- **Given entries**
+ + + + +

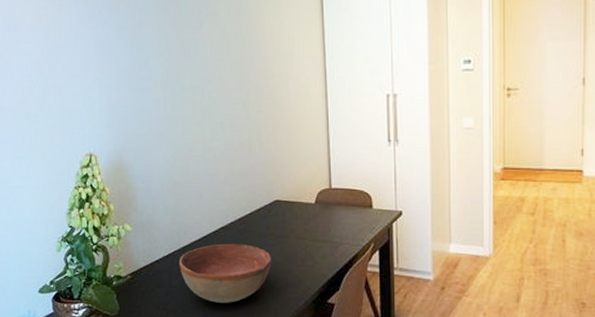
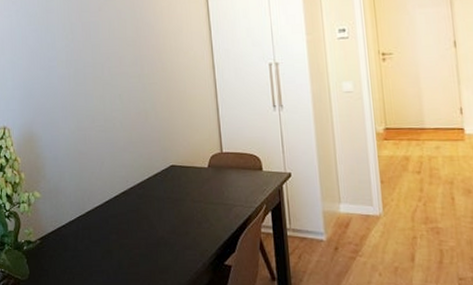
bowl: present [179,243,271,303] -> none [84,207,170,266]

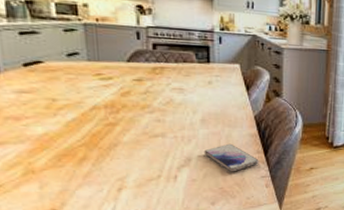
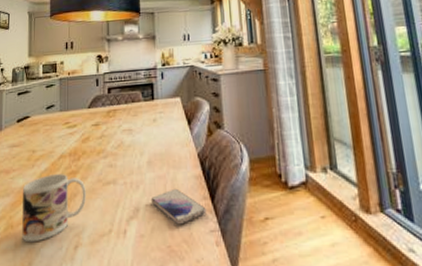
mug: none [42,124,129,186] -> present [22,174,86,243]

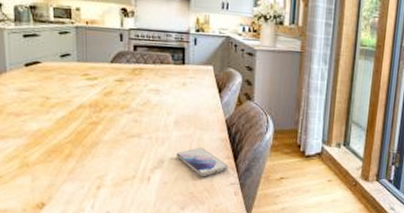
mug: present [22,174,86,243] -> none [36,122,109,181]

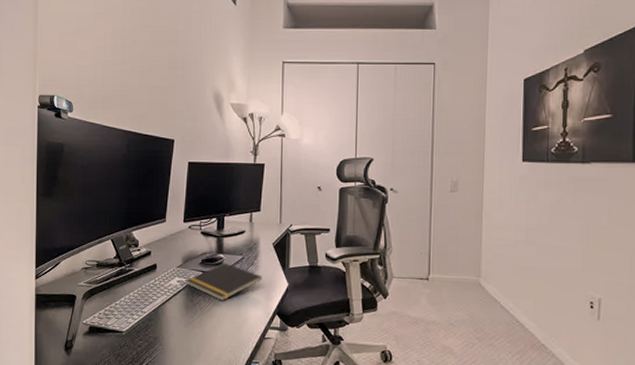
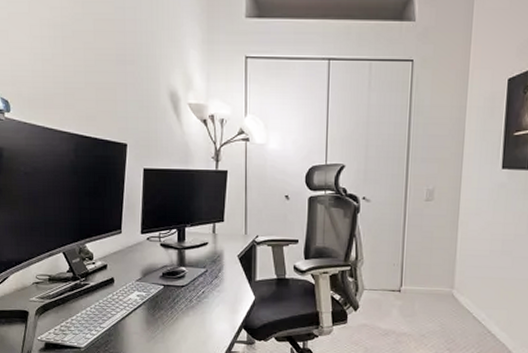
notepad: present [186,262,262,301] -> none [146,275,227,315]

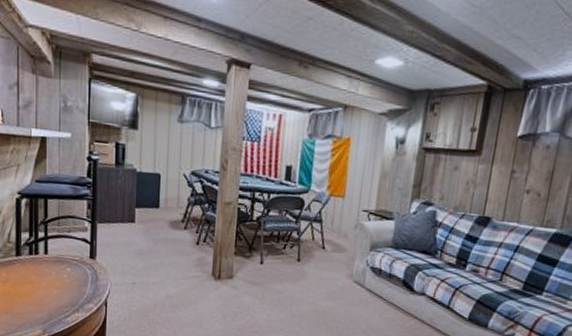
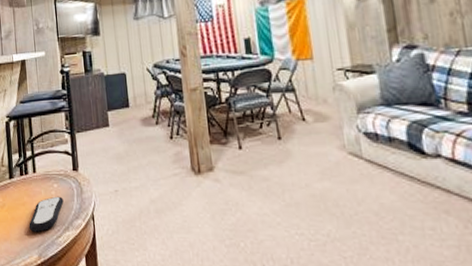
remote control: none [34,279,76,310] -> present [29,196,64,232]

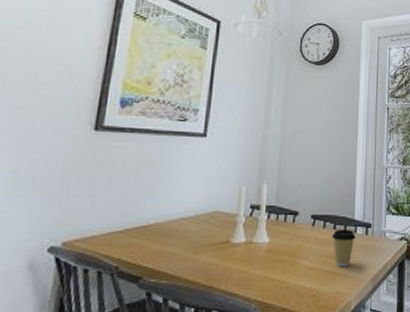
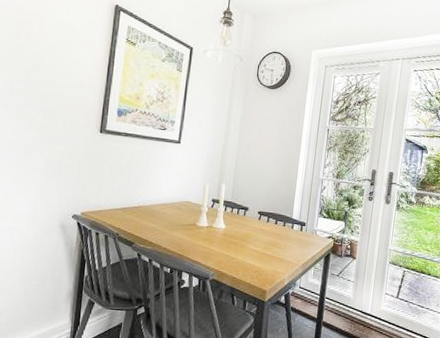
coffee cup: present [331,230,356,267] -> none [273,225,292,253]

+ + + + +

- **Instruction**
Apart from the pictures, write every entry out again exactly.

- **Output for this exercise**
bowl: present [179,243,271,303] -> none [84,207,170,266]

mug: none [42,124,129,186] -> present [22,174,86,243]

mug: present [22,174,86,243] -> none [36,122,109,181]

notepad: present [186,262,262,301] -> none [146,275,227,315]

remote control: none [34,279,76,310] -> present [29,196,64,232]

coffee cup: present [331,230,356,267] -> none [273,225,292,253]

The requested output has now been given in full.